Rufo shrugged, his eyes averted to the floor. “I suppose there were lies on both sides,” he acknowledged.
“Who was it that said that there are lies, and then there are damned lies?”
Rufo smiled humorlessly. “I believe the earliest recorded mention of that saying is some two hundred and fifty thousand years ago. The Human condition hasn’t changed much in that time, has it?”
“Obviously.”
“There will always be optimists whose dreams of a moral society are about as realistic, and as foolish, as those who believe in fate.”
“Look, Rufo,” said Roche, “we really don’t have time for this kind of banter. Why not just get on with it?”
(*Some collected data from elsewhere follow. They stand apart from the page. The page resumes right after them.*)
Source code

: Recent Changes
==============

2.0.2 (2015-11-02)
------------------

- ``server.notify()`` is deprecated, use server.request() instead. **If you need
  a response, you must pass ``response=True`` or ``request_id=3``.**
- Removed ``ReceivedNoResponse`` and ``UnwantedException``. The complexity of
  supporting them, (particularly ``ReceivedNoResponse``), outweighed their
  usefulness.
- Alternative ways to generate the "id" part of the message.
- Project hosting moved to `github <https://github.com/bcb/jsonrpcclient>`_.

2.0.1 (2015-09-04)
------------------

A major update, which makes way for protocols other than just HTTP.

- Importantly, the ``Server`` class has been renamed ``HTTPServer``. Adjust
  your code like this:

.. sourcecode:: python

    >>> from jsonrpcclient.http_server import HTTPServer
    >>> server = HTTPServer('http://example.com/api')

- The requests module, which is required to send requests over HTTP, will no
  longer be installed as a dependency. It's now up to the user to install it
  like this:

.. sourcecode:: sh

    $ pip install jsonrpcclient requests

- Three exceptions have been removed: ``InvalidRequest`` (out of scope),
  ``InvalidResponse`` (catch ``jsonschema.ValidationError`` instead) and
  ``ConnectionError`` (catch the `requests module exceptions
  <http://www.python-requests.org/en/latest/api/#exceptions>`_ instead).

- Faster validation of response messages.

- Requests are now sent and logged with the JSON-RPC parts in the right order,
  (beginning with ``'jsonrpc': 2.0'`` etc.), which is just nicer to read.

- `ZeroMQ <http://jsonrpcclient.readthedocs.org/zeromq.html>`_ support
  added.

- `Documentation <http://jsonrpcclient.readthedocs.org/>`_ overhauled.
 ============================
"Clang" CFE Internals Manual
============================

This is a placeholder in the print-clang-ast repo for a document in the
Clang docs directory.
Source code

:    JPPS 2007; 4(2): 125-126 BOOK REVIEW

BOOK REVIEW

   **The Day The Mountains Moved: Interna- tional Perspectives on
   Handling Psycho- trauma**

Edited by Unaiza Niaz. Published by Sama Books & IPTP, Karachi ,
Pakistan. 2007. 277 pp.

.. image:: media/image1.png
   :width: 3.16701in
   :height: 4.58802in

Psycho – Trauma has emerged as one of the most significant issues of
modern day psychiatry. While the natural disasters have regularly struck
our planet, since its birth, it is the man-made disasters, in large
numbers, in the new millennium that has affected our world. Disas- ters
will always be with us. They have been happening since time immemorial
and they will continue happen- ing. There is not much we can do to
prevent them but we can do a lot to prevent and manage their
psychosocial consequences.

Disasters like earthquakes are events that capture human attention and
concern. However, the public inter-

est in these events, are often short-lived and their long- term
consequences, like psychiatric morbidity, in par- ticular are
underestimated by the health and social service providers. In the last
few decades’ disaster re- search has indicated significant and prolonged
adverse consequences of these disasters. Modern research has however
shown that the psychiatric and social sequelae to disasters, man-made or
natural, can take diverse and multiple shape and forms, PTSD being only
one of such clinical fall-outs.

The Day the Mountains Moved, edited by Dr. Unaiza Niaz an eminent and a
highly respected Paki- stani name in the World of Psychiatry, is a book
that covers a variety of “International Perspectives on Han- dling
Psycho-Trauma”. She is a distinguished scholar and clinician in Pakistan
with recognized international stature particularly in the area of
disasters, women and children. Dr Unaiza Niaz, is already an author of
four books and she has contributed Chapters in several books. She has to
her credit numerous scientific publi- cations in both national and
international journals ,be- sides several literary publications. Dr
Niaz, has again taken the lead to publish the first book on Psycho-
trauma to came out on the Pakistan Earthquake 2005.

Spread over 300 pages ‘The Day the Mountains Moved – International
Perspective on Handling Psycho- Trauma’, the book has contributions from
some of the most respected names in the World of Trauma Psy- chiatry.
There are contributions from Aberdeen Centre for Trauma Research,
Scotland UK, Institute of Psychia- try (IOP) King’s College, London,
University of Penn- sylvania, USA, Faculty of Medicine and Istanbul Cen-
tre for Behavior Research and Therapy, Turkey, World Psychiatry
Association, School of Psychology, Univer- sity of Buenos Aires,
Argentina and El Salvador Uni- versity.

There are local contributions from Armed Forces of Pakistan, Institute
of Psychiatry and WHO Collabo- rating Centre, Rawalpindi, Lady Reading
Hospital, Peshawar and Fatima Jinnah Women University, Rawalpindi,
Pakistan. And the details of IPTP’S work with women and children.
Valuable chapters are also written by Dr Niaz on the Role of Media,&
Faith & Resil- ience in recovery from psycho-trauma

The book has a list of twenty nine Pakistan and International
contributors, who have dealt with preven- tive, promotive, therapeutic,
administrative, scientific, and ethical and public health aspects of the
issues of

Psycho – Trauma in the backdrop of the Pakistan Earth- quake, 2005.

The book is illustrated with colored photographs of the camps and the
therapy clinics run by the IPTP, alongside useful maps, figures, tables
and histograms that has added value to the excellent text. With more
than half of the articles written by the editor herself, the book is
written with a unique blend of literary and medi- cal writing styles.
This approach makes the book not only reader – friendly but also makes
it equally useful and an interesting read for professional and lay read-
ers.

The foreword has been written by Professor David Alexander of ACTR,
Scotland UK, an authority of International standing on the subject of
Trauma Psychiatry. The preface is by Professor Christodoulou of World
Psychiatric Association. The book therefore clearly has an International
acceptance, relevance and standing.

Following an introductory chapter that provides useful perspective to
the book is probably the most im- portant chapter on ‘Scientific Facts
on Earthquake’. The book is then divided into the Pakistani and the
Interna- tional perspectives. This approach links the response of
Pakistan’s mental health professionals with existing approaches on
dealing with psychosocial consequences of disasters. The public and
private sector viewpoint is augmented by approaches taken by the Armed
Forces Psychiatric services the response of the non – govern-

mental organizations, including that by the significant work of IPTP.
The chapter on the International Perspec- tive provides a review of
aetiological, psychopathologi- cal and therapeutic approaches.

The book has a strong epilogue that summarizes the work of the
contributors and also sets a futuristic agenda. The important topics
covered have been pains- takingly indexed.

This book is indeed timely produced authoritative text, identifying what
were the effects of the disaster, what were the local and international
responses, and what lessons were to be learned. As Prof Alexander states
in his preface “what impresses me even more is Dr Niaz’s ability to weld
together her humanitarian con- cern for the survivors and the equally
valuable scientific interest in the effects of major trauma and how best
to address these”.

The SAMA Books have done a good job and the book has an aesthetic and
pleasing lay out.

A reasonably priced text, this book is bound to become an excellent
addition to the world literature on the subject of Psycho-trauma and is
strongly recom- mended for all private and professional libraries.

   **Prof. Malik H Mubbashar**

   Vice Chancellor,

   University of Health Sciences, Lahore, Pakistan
He stopped pacing for a moment, but still his eyes wouldn’t meet hers. “Very well,” he said. “I want to know everything you know about Adoni Cane. And remember, Field Officer Shak’ni has his instructions, so please, no lies.”
Roche had already decided to tell him everything she knew. It wouldn’t hurt; he probably knew more than she did, anyway. So she started at the beginning—at Cane’s examination on Sciacca’s World—and brought him up to date. He nodded constantly, but didn’t say anything himself until she had finished.
“And you are satisfied with the explanation that he is a product of the Sol Apotheosis Movement—a Wunderkind, as they were called?”
“Not entirely,” she said. “There are inconsistencies.”
“Of course there are. We have images of these Wunderkind. They were quite remarkable.” A window opened above the desk; in it appeared a figure that looked as if it had been inflated with liquid helium. Its skin was bluish over limbs that bulged alarmingly. The scale next to it showed that it stood almost three meters high. “Do you agree?”
Startled, she didn’t know what to say. If Rufo had that image, then presumably COE Intelligence had it too. Why hadn’t the Box or her ex-superiors in COE Intelligence failed to notice the disparity between it and the near-perfect Pristine reality of Adoni Cane?